Factors affecting SSEP

Recordings for SSEPs (somatosensory evoked potentials) are generated at a peripheral nerve, and recorded at the cortical or subcortical level. The signal travels via a peripheral nerve to the appropriate dorsal root ganglion, into the posterior spinal column, the medial lemniscus to the thalamus, and then to the sensory cortex.

The signal is broken down into two readings: amplitude, and latency. Amplitude is the voltage difference from the signal origin to what is recorded. A change in amplitude is more sensitive of neurologic damage than are changes in latency. Latency is the time from stimulation to the time of response. An increase in time by 50% from the baseline is considered significant.

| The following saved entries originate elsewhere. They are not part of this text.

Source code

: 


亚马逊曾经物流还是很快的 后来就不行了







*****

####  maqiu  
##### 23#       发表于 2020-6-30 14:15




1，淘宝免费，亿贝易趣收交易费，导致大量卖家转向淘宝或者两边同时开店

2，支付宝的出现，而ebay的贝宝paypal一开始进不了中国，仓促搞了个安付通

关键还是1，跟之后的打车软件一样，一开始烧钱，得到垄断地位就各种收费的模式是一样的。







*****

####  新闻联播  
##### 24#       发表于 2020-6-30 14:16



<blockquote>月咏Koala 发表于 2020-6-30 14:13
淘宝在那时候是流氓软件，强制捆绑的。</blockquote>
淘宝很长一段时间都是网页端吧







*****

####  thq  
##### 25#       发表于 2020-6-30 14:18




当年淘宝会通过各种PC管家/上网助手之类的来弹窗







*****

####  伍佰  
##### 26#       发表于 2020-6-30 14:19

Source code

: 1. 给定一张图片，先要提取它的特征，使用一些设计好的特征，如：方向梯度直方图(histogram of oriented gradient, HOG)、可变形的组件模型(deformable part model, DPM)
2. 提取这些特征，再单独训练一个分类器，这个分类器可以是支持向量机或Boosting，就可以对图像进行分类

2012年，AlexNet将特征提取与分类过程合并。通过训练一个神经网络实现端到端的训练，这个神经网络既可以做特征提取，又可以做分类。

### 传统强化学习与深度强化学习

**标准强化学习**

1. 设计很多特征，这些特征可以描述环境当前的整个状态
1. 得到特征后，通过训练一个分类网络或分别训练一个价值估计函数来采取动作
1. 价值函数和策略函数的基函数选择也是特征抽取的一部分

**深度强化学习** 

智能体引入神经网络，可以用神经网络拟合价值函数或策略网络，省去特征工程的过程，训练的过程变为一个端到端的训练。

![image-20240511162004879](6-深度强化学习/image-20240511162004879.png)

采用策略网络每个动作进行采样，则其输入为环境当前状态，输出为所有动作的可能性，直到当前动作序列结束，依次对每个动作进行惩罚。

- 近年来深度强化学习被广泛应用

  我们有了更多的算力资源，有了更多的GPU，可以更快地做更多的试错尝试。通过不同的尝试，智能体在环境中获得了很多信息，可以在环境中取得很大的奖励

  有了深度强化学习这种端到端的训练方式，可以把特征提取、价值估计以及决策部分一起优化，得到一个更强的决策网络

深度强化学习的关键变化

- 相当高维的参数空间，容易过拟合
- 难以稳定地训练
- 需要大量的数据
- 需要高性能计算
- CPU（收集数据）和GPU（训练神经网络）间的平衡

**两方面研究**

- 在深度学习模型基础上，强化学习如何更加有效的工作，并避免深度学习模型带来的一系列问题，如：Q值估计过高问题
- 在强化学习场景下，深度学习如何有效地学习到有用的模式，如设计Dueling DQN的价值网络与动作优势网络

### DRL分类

Anesthetics have an impact on the readings:

• Volatile agents: Increase latency and decrease amplitude; predominantly by attenuating transmission at synapses. Up to 1 MAC, however, is generally well tolerated.
• Nitrous: No change in latency, but there is a greater decrease in amplitude than volatiles at equipotent MAC.
• Propofol: induction doses typically have minimal effect. Initiation of TIVA with propofol and opioids may cause a temporary increase in latency and decrease in amplitude that may resolve in approximately 30 minutes.
• Etomidate: Increases amplitude by 4 times for cortical readings.
• Ketamine: Increases cortical amplitude readings; but no change in subcortical readings.
• Opioids, benzodiazepines, and dexmedetomidine: Minimal effect
• Paralytics: No effect.
• Regional anesthesia: decreases or completely blocks recordings.
• Hypotension: Decreases amplitude; no change in latency
• Hypothermia: Increases latency; SSEPs may be unchanged
• Hypocarbia: Decreases latency; no change with amplitude
• Hypercarbia: Has no effect if mild
• Hypoxia: no effect until ~PaO₂ of 50mmHg; after which there is an increase in latency and decrease in amplitude
• Hemodilution: Amplitude increases with a Hct between 16-20% and decreases if falls below 16%.